The facts in this case are in considerable dispute, but facts are to be decided by the trial court in the absence of a jury. The trial court is acquainted with the parties and the circumstances surrounding this matter and is in a much better position than the appellate court to determine the credibility of the witnesses. We cannot say that the imposition of the sanctions concerning the failure to appear for the depositions was not in accordance with the preponderance of the evidence.

*343It is obvious that the present proceedings were not the only matters considered by the trial court. In imposing the sanctions the court stated:

I don’t know how to get your attention, Mr. Jones. You know I have tried every way in the world to get your attention. Contempt proceedings and the works, but it just can’t reach you, and I — you know, maybe it’s my fault.

The court was clearly acting within the scope of our rules concerning the taking of depositions. If sanctions were not authorized it would be difficult for trial judges to compel discovery and to otherwise manage their caseloads. The failure to properly respond to notice of a deposition was a matter which was properly considered by the trial judge upon the motion of the attorney for the appellee. Rule 37 authorizes the imposition of sanctions “unless the court finds that the failure was substantially justified or that other circumstances make an award of expenses unjust.” The rule authorizes sanctions against the party to be deposed or his attorney if either fails to appear without just cause.

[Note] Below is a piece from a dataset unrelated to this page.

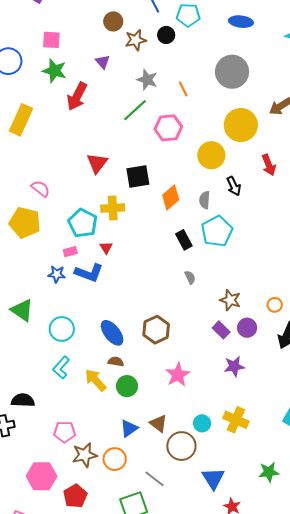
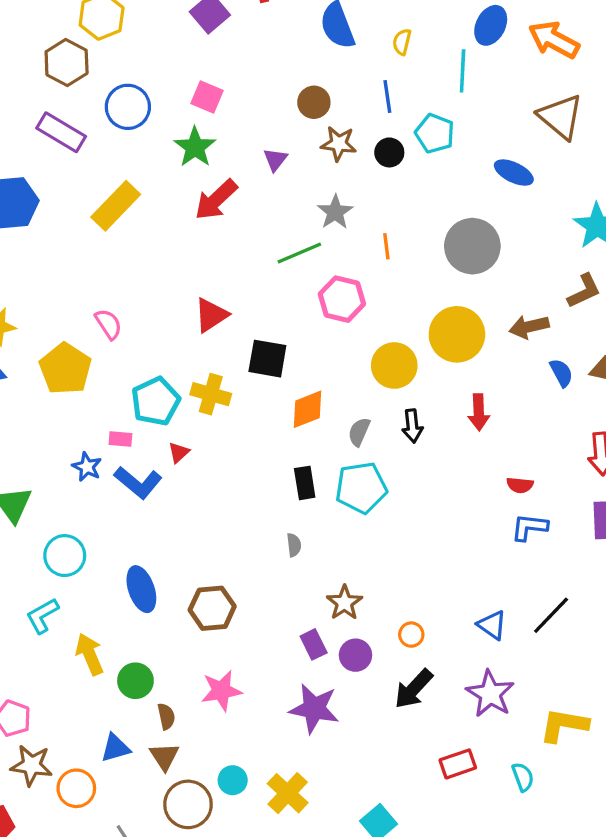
brown semicircle: (116, 362) -> (166, 716), moved, turned 49
purple star: (234, 366) -> (314, 709), size x1.4

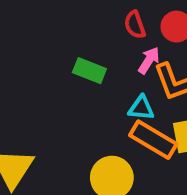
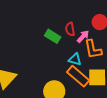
red semicircle: (135, 25) -> (70, 29), moved

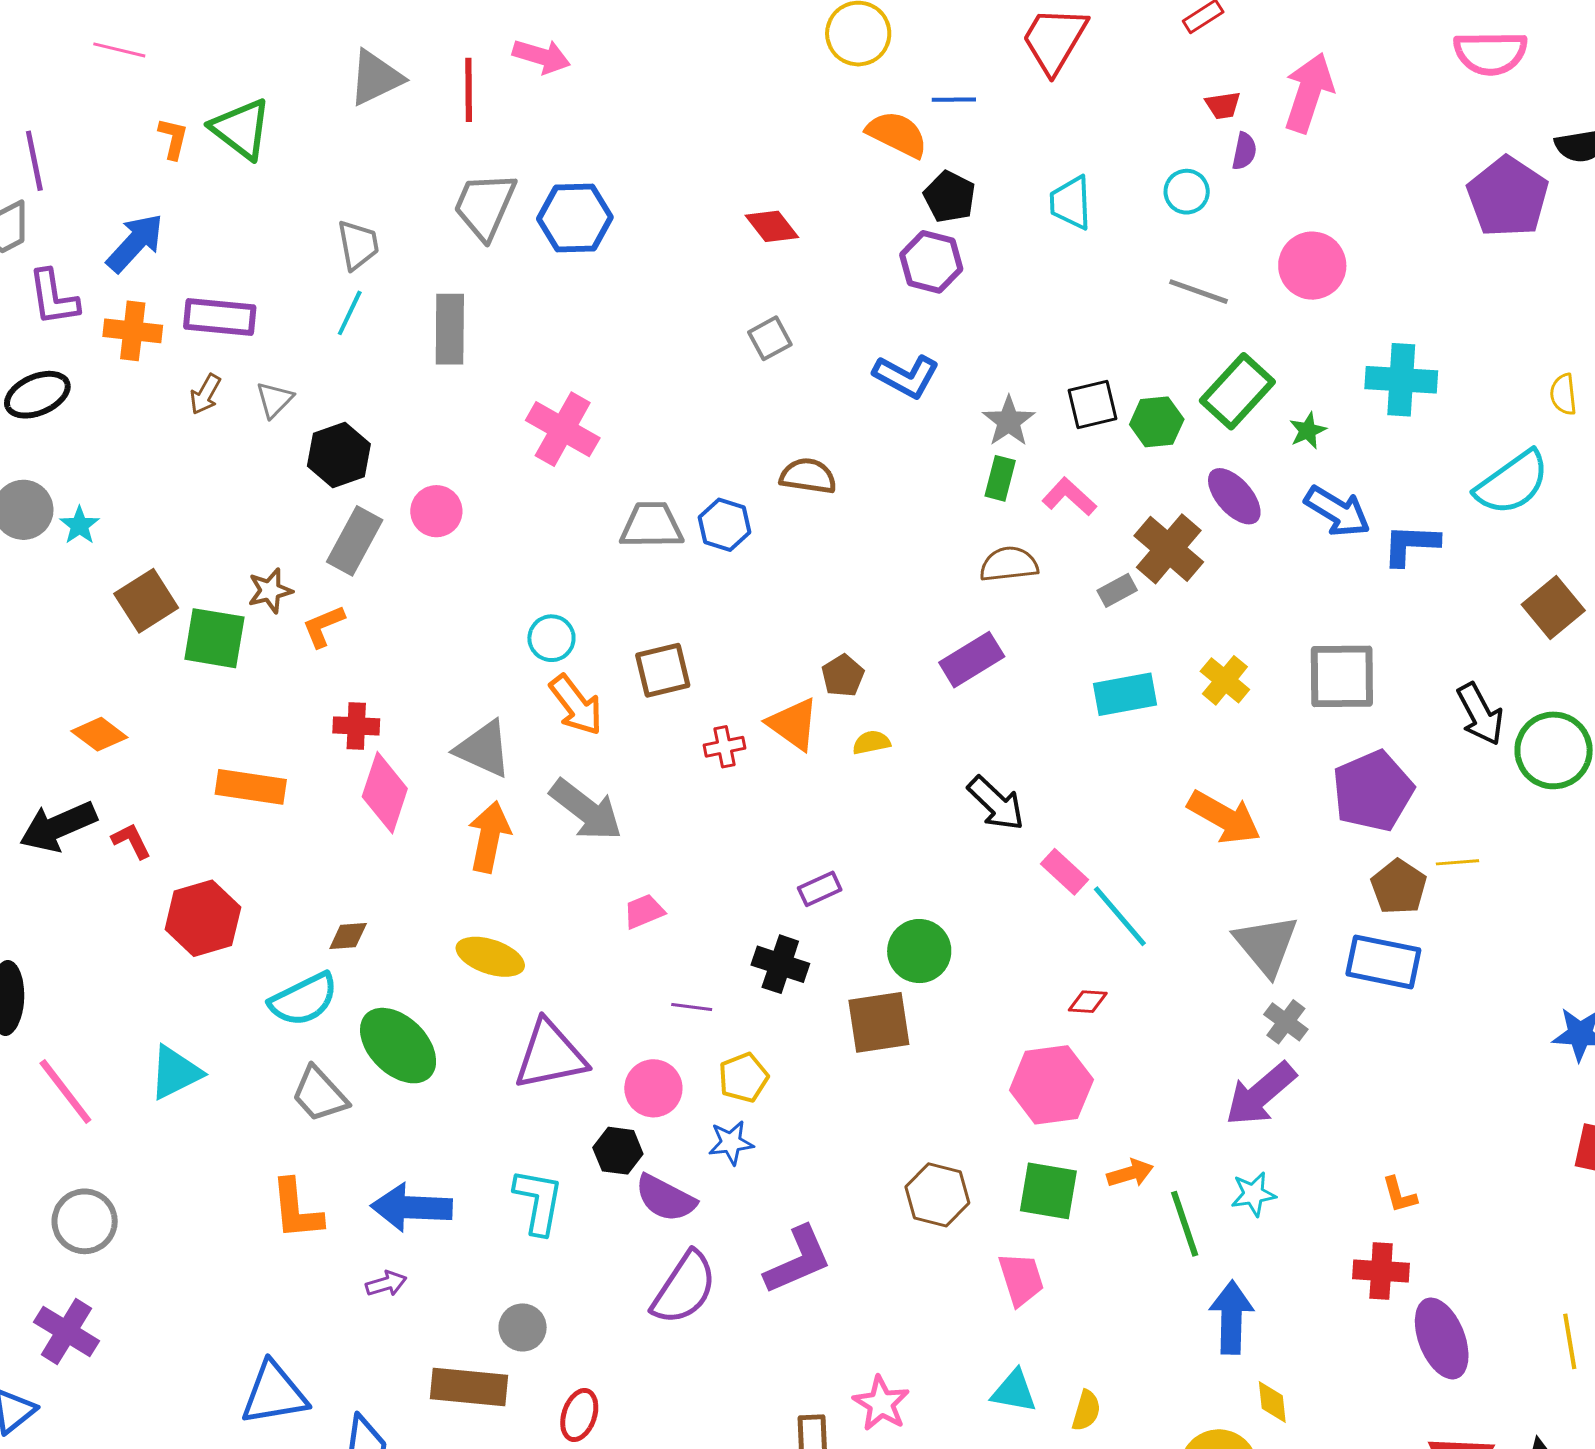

We find no authority under ARCP Rule 11 or Rule 37 which authorizes sanctions against an attorney for not being prepared for trial. However, such an abdication of responsibility could be the subject of a contempt proceeding or could be referred to the Supreme Court’s Committee on Professional Conduct. It could be the subject of a civil suit.

After a review of the record we are of the opinion that the trial court proceeded properly in imposing sanctions and expenses, including attorney’s fees, on the attorney for the failure of his clients to appear at the time and place notified for the taking of depositions. However, we are unable to find specific authority for imposing sanctions on the attorney because he was not prepared for trial. Therefore, the sanctions of $500 plus expenses and attorney’s fees relating to the failure to be prepared for trial are reversed.

Affirmed as modified.

Hickman, Newbern, and Glaze, JJ., concur.

Tom Glaze, Justice,

concurring. I concur. The majority opinion recites certain remarks by the trial judge and suggests *344that the attorney’s actions in proceedings unrelated to the present case were somehow relevant and sufficient to affirm the sanctions imposed against the attorney here. If this court had to rely upon unrelated proceedings to affirm the trial judge’s action in this case, I would reverse. Such is not the case. Since the majority opinion fails to discuss the facts that led to the imposition of sanctions, I briefly relate them in this concurrence. First, appellees, in proceeding below, were required to file a motion to compel appellant’s attorney to answer certain written interrogatories. Second, appellees attempted to schedule depositions in this matter and were rebuffed by appellant’s counsel’s objection to notice. Third, once depositions were scheduled, neither of counsel’s two witnesses showed. One witness, Mr. Donahue, testified the attorney notified Donahue of the deposition only minutes before the deposition was scheduled to take place. The other witness, the appellant, offered no explanation why he did not attend the deposition. Based upon these facts, I cannot say the trial judge abused his discretion in imposing the sanctions he did.

Concerning the trial judge’s imposition of sanctions concerning the attorney being unprepared for trial, I again agree with the majority that the judge was wrong. No such authority exists under Rule 37. However, I disagree with the suggestion that an attorney’s lack of preparation is grounds for contempt. Nor do I agree that Rule 11 has any connection with this issue on appeal since Rule 11, by its terms, is limited to pleadings. In my view, the majority’s discussion of Rule 11 is irrelevant, misleading and should be omitted.

Hickman and Newbern, JJ., join this concurrence.